Bürokrasi reforma direniyor
IMF'nin yeni standby için şart koştuğu reformlar nihayet hükümete sevkediliyor. Aslında bu yasalara ilişkin çalışmaların çoktan hazırlanmış ve Meclis'e sevk edilmiş olması gerekiyordu. "Bürokratik direnç" nedeniyle çalışmalar gecikti. IMF'nin Meclis'e sevk edilmesini beklediği başlıca üç düzenleme var: Bankacılık, gelir idaresinin yeniden yapılandırılması ve sosyal güvenlik. Bankacılık yasası denetim konusuna geldi, takıldı. IMF " Getirin bankacılık sisteminizi; ben denetleyeceğim " demiyor. Diyor ki, " Mevcut denetleme sisteminiz İmarbank örneğinde de görüldüğü gibi bankacılık sektöründeki sorunları ortaya çıkarmaya yetmiyor. Bunun yerine daha iyi işleyen yeni bir sistem kurun ." Böylesi bir değişim durumunda şu anda denetimin ana unsuru olan bankalar yeminli murakıpları mevcut tekelci rollerini kaybedecek; denetime BDDK'nın bankacılık uzmanları da katılacak. İşte yasaya karşı bürokratik muhalefetin kaynaklandığı nokta. Gelir İdaresi'nin yeniden yapılandırılmasında da durum çok farklı değil. Oluşturulacak ve geniş bir otonomi ile donatılacak yeni gelir idaresi şu anda Maliye Bakanlığı bünyesinde varolan denetim yapısını sarsacak, radikal değişiklikler getirecek . Dolayısıyla yasa çalışmaları mevcut denetim elemanlarının tepkisiyle karşılaşıyor.

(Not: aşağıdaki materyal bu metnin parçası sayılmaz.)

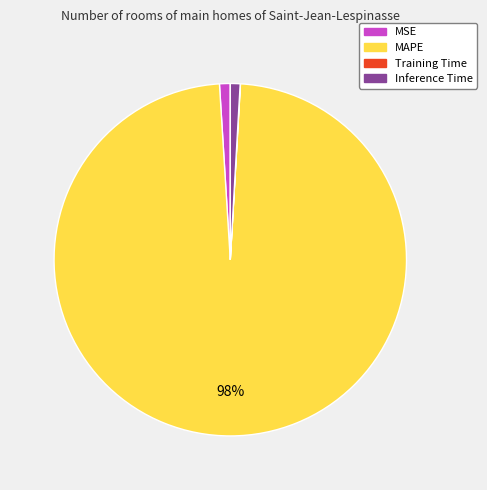

Does any single category account for the majority?

Yes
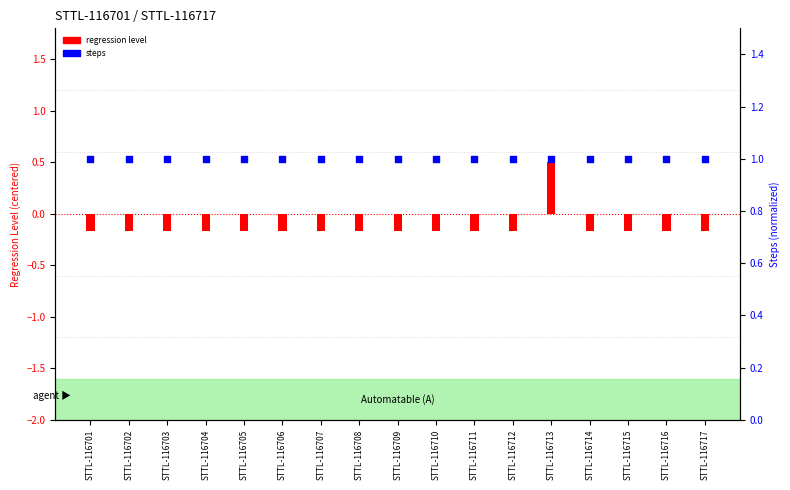

Is the value of regression level (centered) at STTL-116704 greater than the value of steps (normalized) at STTL-116710?

No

Tepkiler ilk değil Bürokrasiden gelen bu tür tepkiler ilk değil. Geçmişte de böylesi direnişlerin örneği görülmüştü. TOBB'un son genel kurulunda konuşan TOBB Başkanı Rifat Hisarcıklıoğlu, Türkiye'de yatırım ortamının neden bir türlü iyileştirilemediğini anlatırken " nüfuzunu kaybetmek istemeyen " kamu kuruluşlarından bahsetmiş ve bunların reformları engellemek pahasına ellerindeki görev ve yetki alanlarını koruma mücadelesi verdiklerini anlatmıştı.
Hisarcıklıoğlu'nun söylemi Bu konuşma yapıldığı sırada salonda Başbakan Erdoğan ve en az beş bakan vardı. Hisarcıklıoğlu hükümete seslenerek," Sayın Başbakan'ım, Bu bürokratik taassubun kırılması için hükümetimiz, siyasi iradesini güçlü bir şekilde ortaya koymalıdır " demişti. Bu konuşmanın üzerinden altıyedi ay geçti ve " bürokratik taassup " reformların önünde hâlâ engel olmaya devam ediyor. Türkçe'de kullandığımız " reform " Latince kökenli İngilizce bir kelime. Bir şeye tekrar şekil vermek anlamında kullanılıyor. Bugün hangi ülkede olursa olsun bir hükümet, mevcut bir şeye yeni bir şekil vermeye kalktığında statükonun devamından yana çıkarı olanların tepkisiyle karşılaşır. Bu doğal ve beklenen bir tepkidir. Hükümetlerin başarılarının sırrı ise siyasi iradelerini bu tepkilerin karşısına koyabilmelerinde yatar.